# OS X keeps crashing while running The Sims 3



## neyshan (Jun 4, 2009)

I have been playing the sims 3 since the release and every so often my OS will randomly crash. The system usually runs fine for quite some time, often 3+ hours but will then randomly freeze.
Is anyone else having this problem?

System Specs:
OS X: 10.5.7
Intel Core 2 Duo
2 GB RAM
Graphics Card: ATY RadeonX1600
13.4 GB Hardrive space free

Thanks


----------



## nixgeek (Jun 4, 2009)

13.4 GB free?  What's the total size of your hard drive.  Considering the hard drive capacities that ship with Macs these days, it seems as though you don't have that much free in proportion to the size of the hard drive.  OS X requires that no less than 10% of free hard drive space be available so that it can run efficiently.  Something tells me that you're probably at or running below that percentile.

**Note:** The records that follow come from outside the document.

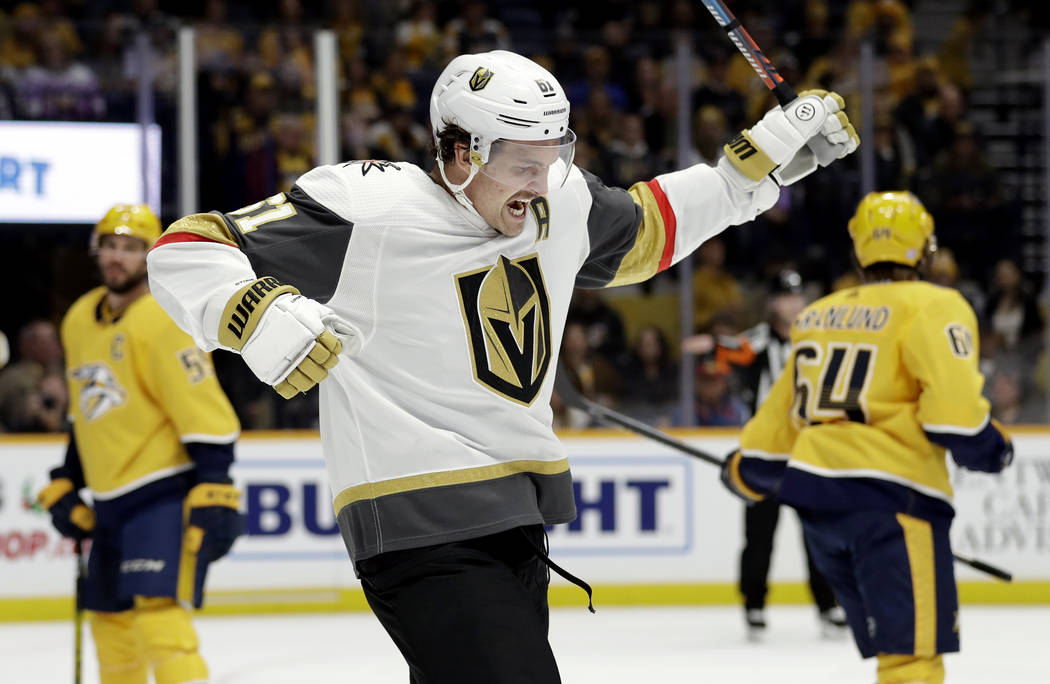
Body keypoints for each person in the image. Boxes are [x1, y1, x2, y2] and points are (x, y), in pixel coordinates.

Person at [147, 49, 857, 682]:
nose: (543, 182)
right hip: (418, 526)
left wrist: (754, 165)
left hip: (516, 518)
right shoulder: (369, 207)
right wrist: (253, 311)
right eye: (523, 163)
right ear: (459, 154)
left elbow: (648, 229)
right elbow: (186, 248)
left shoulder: (558, 202)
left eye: (555, 156)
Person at [721, 191, 1013, 684]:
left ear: (858, 252)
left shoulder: (819, 315)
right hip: (893, 502)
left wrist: (743, 474)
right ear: (924, 250)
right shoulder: (934, 305)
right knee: (911, 658)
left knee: (891, 650)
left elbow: (772, 438)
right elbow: (955, 420)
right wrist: (994, 449)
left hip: (821, 515)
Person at [36, 204, 242, 684]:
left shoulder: (166, 319)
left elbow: (202, 410)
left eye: (129, 248)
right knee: (109, 623)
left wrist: (215, 483)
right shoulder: (78, 320)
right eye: (109, 245)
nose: (116, 257)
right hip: (108, 499)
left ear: (150, 255)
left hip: (161, 493)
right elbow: (85, 409)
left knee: (159, 618)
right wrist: (70, 476)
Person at [713, 270, 847, 640]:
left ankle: (828, 604)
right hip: (765, 453)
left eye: (797, 295)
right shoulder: (758, 342)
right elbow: (727, 352)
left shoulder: (818, 339)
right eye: (785, 296)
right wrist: (712, 347)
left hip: (809, 452)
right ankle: (754, 605)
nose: (792, 303)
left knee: (819, 534)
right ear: (772, 303)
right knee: (760, 536)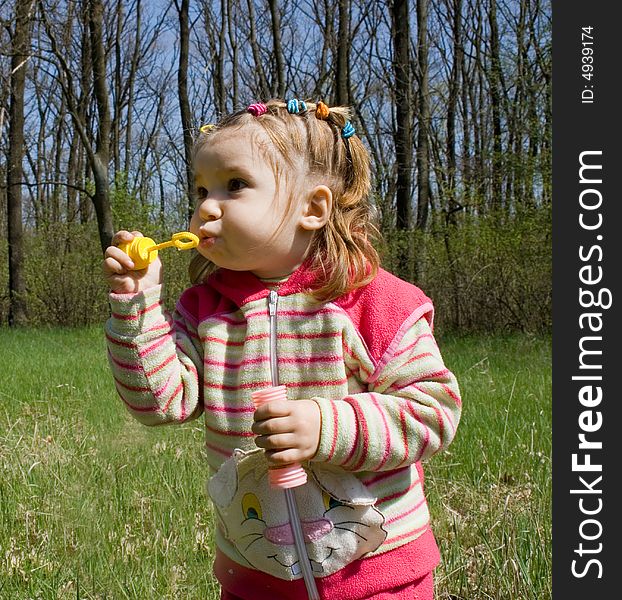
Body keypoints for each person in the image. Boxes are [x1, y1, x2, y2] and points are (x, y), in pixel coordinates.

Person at [103, 98, 462, 600]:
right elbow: (159, 402)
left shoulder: (376, 303)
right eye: (201, 188)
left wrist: (325, 426)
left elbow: (433, 411)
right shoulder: (205, 311)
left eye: (235, 185)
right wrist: (136, 304)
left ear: (312, 208)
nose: (207, 206)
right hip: (257, 573)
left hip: (377, 573)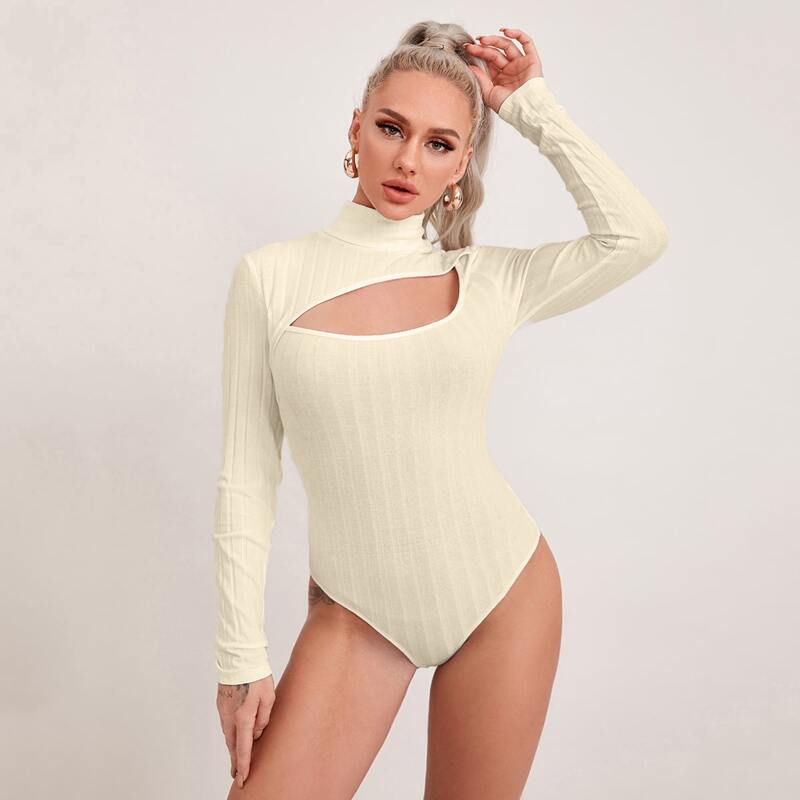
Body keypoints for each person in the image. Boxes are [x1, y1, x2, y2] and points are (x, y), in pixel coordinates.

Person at [213, 19, 668, 799]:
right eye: (391, 129)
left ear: (462, 163)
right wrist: (239, 657)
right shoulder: (271, 277)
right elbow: (247, 476)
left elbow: (637, 236)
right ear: (356, 129)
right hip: (357, 616)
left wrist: (529, 107)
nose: (407, 160)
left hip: (503, 596)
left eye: (439, 143)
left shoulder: (489, 281)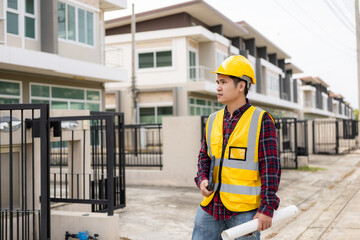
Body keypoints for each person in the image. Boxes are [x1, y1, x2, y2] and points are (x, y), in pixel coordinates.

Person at [192, 55, 281, 240]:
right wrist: (201, 179)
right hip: (211, 208)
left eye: (223, 82)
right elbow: (204, 157)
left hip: (244, 213)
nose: (217, 87)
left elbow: (270, 167)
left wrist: (267, 208)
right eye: (217, 82)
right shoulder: (212, 120)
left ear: (241, 86)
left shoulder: (261, 119)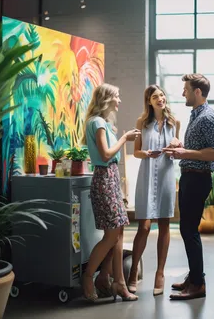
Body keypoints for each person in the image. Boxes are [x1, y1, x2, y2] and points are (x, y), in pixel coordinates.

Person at [163, 73, 214, 300]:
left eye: (186, 90)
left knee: (189, 230)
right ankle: (195, 276)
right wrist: (182, 145)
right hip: (190, 176)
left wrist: (185, 152)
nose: (183, 93)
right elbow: (200, 148)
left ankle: (197, 284)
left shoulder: (208, 117)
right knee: (187, 230)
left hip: (198, 179)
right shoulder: (197, 115)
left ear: (198, 92)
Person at [82, 83, 140, 302]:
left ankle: (116, 282)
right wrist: (124, 139)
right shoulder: (97, 123)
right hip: (105, 178)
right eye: (117, 96)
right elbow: (106, 155)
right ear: (107, 99)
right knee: (111, 234)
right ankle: (89, 277)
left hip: (111, 178)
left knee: (119, 231)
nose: (119, 100)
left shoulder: (102, 123)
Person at [127, 85, 180, 296]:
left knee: (165, 223)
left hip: (167, 174)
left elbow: (178, 150)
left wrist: (176, 145)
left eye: (162, 95)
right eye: (156, 96)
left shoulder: (174, 122)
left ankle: (160, 273)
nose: (161, 98)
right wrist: (147, 153)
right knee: (145, 227)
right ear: (149, 101)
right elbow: (137, 152)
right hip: (147, 175)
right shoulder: (142, 123)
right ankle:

Sims 3 is also quite a demanding game (my wife has the Windows version and it taxes her computer as well), so that and the fact that you might not have enough hard drive space available might be causing the lock-ups.  Also, be aware that there might be a bug in the game since it's still early in its release.  Make sure you check EA's website for any patches available since the release of Sims 3.


----------



## dos0711 (Jun 5, 2009)

My niece has over 400gb free and it's crashing. Something I'm going to try that I have not yet is turning up the fan speeds...it may be heat related.


----------



## nixgeek (Jun 5, 2009)

I just did a Google search about problems with Sims 3 on the Mac, and it seems as though there are a lot of hits about this issue (including one hit to this thread).  In those hits, I found this blog posting:

http://asilee.com/2009/06/05/the-sims-3-a-note-from-ea-possible-tips-about-issues-with-the-game/

It seems that everyone is having some sort of issue with the game, and since it's just released, there aren't any patches out just yet.  You might want to check in the locations mentioned within this blog post about crash logs along with any of the system logs to see what they say when the game does crash.  Be sure to post them here so we can look at them as well.


----------



## Asilee (Jun 5, 2009)

There is in fact a patch out now. I checked my detailed stats and saw this as one of the places a lot of traffic were coming from so I decided to try and help out this way as well. Feel free to go to this page and see if this will help you any.

http://asilee.com/2009/06/05/need-a-patch-for-the-sims-3-go-here/


----------



## nixgeek (Jun 5, 2009)

Oh wow!  Talk about a direct response!  Thanks for letting those here know. 


The only thing is that the patch seems to be for Windows only.  I didn't see any mention of a Mac solution on your blog entry.  Hopefully there will be a Mac solution from EA soon if this is what's causing problems for the OP.


----------



## Asilee (Jun 5, 2009)

The Sims 3 Patch Upgrades for PC & MAC [List of Changes]


----------



## dos0711 (Jun 9, 2009)

I'm happy to report that I increased my fan speeds and it runs without crashing...without the new patch.


----------